— Reading passage —
--------------------------------------------------

November 9, 2025
Dedication of St John Lateran Basilica
Jn 2 : 13,22
Last Sunday, we saw how evangelist John interprets every reality from the Lord’s Resurrection, using new terms to speak about the different realities of life.
Everything changes in meaning when it is seen with resurrected eyes.
On this feast day of the Dedication of the Lateran Basilica, the Liturgy invites us to remain within this same perspective, providing us with a lens through which to read the episode of Jesus entering the temple and “cleansing” it (Jn 2:13-22).
John places this episode at the beginning of his Gospel, after the wedding of Cana where Jesus turned water into wine. In Cana, Jesus does his first miracle, and begins to reveal his identity as the Son sent by the Father so that all may have fullness of life. From that moment on, gradually, Jesus will unveil the truth of God and the truth about humanity.
Immediately after the episode at Cana, as Passover approaches, Jesus goes up to Jerusalem. There, in the temple, he performs a prophetic act: he finds people buying and selling animals for sacrifice, the money changers, so he overturns the tables and drives everyone out (Jn 2:16). He states that his Father's house has been turned into a marketplace (Jn 2:16).

--------------------------------------------------

(Dataset entries)
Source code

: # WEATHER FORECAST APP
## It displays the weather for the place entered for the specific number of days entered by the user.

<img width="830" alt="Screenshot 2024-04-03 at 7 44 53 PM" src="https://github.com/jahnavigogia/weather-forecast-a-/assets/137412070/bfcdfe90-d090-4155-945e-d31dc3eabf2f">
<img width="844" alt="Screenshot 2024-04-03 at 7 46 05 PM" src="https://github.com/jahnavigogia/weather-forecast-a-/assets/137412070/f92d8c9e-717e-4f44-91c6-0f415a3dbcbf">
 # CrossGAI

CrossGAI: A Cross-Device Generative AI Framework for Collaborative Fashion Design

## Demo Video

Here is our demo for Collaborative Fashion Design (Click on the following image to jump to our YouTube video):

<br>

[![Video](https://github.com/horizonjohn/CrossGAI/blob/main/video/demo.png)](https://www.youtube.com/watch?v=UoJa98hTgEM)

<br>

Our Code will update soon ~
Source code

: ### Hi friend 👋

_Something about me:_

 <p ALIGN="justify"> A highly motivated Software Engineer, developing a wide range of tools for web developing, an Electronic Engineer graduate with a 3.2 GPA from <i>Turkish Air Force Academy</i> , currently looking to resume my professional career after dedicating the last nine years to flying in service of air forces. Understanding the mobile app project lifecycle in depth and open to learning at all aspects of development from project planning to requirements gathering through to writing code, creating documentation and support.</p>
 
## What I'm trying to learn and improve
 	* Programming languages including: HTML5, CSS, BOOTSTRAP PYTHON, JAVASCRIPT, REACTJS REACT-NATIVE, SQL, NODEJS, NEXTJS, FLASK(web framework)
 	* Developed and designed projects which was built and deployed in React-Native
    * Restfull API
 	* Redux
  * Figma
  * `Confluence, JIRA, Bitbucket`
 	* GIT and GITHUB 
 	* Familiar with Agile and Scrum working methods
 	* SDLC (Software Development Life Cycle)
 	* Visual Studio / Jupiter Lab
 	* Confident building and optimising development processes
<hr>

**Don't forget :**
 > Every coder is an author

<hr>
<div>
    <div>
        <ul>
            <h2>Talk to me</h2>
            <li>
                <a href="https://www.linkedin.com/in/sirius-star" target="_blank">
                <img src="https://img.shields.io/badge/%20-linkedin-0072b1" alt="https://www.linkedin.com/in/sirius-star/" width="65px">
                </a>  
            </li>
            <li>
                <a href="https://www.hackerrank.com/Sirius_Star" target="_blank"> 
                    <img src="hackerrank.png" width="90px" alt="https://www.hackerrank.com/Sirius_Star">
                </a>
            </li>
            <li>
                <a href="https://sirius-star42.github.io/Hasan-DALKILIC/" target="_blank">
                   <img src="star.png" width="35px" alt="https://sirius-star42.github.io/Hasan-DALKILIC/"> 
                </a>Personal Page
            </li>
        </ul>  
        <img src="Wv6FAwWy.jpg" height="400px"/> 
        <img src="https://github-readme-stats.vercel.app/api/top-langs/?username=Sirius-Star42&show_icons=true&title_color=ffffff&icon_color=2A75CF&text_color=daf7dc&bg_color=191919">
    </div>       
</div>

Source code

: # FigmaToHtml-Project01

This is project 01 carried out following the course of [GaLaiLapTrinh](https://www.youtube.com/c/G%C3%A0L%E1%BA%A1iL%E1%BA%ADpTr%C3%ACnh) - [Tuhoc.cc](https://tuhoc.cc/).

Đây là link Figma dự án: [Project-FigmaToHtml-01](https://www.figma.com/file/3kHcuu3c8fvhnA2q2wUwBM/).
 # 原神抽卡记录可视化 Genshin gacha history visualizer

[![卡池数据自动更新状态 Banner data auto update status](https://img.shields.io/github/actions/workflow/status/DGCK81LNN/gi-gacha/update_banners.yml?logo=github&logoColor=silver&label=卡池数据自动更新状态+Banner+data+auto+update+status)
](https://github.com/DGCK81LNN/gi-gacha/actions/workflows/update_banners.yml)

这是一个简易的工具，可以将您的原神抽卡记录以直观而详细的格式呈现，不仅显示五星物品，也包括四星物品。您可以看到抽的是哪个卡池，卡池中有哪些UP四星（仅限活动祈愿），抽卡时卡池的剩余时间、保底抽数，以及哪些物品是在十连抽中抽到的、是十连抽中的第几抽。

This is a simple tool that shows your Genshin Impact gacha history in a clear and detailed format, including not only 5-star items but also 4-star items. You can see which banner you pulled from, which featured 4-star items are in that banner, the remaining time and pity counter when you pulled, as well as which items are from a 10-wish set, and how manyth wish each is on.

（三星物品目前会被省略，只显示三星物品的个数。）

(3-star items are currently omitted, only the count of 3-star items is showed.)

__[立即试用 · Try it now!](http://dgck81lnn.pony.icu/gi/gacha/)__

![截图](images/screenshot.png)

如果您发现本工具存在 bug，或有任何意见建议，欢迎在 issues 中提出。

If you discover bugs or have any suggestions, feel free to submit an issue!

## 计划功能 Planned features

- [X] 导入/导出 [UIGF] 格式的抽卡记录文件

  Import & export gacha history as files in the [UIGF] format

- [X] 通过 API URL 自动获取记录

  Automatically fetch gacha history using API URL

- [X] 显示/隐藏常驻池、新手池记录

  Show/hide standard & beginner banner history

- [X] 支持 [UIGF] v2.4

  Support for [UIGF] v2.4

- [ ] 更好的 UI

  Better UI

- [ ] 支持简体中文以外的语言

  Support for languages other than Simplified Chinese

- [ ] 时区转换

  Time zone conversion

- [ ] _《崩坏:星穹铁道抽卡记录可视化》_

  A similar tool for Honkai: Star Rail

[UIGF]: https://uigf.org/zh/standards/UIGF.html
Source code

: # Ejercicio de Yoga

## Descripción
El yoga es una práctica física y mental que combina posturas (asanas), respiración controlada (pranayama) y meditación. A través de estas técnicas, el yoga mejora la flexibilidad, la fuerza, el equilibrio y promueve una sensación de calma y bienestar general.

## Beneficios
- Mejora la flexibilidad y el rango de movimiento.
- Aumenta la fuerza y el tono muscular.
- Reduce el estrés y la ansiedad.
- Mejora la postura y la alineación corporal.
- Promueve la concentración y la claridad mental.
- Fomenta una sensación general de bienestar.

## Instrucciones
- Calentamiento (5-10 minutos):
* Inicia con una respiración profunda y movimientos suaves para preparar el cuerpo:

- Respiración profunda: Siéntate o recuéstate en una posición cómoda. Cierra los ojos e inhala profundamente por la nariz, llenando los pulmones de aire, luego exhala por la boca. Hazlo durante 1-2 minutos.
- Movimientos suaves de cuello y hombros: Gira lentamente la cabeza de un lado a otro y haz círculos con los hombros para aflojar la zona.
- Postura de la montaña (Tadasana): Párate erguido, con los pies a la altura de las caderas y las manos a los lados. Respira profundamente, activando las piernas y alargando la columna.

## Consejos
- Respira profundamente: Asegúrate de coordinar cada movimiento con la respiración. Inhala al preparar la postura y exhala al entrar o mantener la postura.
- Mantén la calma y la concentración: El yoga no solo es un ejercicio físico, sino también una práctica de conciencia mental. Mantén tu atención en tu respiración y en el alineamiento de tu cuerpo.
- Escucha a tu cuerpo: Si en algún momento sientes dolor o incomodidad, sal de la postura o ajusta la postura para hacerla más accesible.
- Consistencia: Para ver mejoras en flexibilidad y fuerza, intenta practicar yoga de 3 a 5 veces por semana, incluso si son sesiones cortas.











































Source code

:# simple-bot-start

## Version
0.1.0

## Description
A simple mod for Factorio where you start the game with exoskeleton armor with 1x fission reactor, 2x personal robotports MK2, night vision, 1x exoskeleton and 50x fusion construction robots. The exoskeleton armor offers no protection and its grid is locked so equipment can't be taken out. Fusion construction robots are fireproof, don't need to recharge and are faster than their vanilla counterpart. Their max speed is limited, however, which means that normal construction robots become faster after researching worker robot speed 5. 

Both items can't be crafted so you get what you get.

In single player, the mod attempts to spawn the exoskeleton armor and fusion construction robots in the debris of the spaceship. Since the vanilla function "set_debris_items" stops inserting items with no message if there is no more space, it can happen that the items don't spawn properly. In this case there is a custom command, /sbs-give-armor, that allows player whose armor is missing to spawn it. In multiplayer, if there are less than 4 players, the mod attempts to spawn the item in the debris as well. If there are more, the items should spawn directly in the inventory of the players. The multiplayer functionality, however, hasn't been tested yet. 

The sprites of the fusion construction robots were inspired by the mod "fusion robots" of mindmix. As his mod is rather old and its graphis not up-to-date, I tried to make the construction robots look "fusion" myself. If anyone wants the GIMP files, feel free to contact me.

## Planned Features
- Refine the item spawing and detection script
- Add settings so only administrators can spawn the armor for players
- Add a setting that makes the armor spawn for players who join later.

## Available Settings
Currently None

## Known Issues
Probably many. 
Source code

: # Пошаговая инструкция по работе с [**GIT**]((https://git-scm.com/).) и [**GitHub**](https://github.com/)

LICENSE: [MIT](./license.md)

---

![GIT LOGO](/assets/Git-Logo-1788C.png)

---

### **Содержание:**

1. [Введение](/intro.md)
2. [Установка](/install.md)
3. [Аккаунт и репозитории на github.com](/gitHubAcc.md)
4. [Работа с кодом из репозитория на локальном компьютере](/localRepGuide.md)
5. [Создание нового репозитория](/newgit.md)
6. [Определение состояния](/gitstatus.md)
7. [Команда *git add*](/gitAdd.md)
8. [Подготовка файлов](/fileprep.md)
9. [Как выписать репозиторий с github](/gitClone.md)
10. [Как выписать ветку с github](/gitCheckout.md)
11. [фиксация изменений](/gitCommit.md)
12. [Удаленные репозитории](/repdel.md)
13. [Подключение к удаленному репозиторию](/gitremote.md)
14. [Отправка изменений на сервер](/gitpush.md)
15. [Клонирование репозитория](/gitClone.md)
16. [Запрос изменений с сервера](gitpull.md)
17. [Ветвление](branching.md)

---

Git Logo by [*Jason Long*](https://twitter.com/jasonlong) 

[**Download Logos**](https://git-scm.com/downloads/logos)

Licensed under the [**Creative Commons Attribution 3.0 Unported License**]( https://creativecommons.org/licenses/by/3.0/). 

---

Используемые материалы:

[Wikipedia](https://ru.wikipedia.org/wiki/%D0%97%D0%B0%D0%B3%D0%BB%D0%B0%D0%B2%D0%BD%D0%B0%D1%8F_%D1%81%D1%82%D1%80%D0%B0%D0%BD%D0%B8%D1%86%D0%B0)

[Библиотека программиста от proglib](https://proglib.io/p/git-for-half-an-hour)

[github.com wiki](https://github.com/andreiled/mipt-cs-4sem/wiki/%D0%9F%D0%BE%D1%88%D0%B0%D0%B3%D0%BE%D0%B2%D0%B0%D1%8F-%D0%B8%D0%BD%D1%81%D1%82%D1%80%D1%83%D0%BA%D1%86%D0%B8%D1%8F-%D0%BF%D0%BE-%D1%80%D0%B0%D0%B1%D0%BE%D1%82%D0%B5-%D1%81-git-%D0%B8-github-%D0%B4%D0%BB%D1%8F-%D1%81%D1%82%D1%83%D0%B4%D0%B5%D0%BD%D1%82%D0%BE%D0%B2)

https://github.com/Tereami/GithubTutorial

--------------------------------------------------

— Required action 1 —
Decide whether each statement agrees with the reflection on the Dedication of St John Lateran Basilica: (a) John places the temple episode after the wedding at Cana; (b) Jesus goes up to Jerusalem as Pentecost approaches; (c) in the temple, Jesus finds people buying and selling animals for sacrifice. Answer yes or no for each, quoting the words of the reflection that decide it.
— Required action 2 —
In the reflection on the Dedication of St John Lateran Basilica, what does Jesus say his Father's house has been turned into?

— Answer area 1 —
(a) Yes: "John places this episode at the beginning of his Gospel, after the wedding of Cana where Jesus turned water into wine."
(b) No: "as Passover approaches, Jesus goes up to Jerusalem."
(c) Yes: "he finds people buying and selling animals for sacrifice"

— Answer area 2 —
A marketplace.